* [WHAT IS EXPECTED]:
The pictures get dropped, while every remaining part of the listing is copied exactly.

* [RECORD SET]:
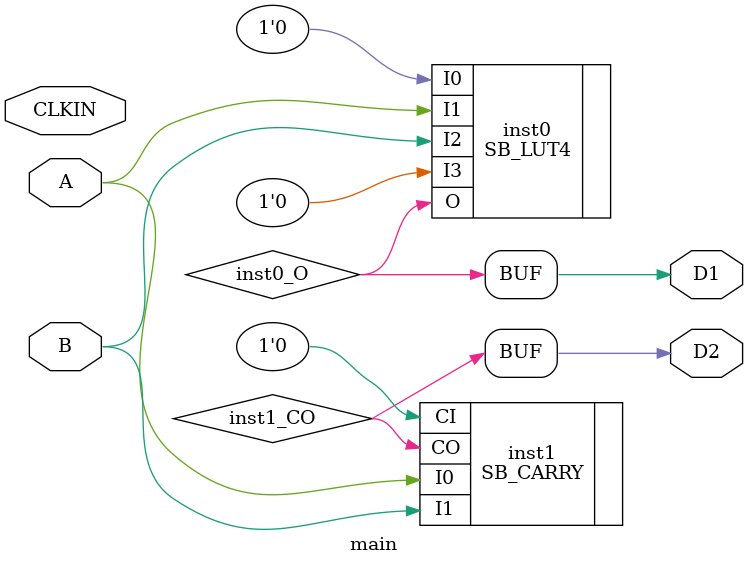
<source format=v>
module main (input  A, input  B, output  D2, output  D1, input  CLKIN);
wire  inst0_O;
wire  inst1_CO;
SB_LUT4 #(.LUT_INIT(16'hC33C)) inst0 (.I0(1'b0), .I1(A), .I2(B), .I3(1'b0), .O(inst0_O));
SB_CARRY inst1 (.I0(A), .I1(B), .CI(1'b0), .CO(inst1_CO));
assign D2 = inst1_CO;
assign D1 = inst0_O;
endmodule


</source>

* [FINISHED TASK]:
<source format=v>
module main (input  A, input  B, output  D2, output  D1, input  CLKIN);
wire  inst0_O;
wire  inst1_CO;
SB_LUT4 #(.LUT_INIT(16'hC33C)) inst0 (.I0(1'b0), .I1(A), .I2(B), .I3(1'b0), .O(inst0_O));
SB_CARRY inst1 (.I0(A), .I1(B), .CI(1'b0), .CO(inst1_CO));
assign D2 = inst1_CO;
assign D1 = inst0_O;
endmodule


</source>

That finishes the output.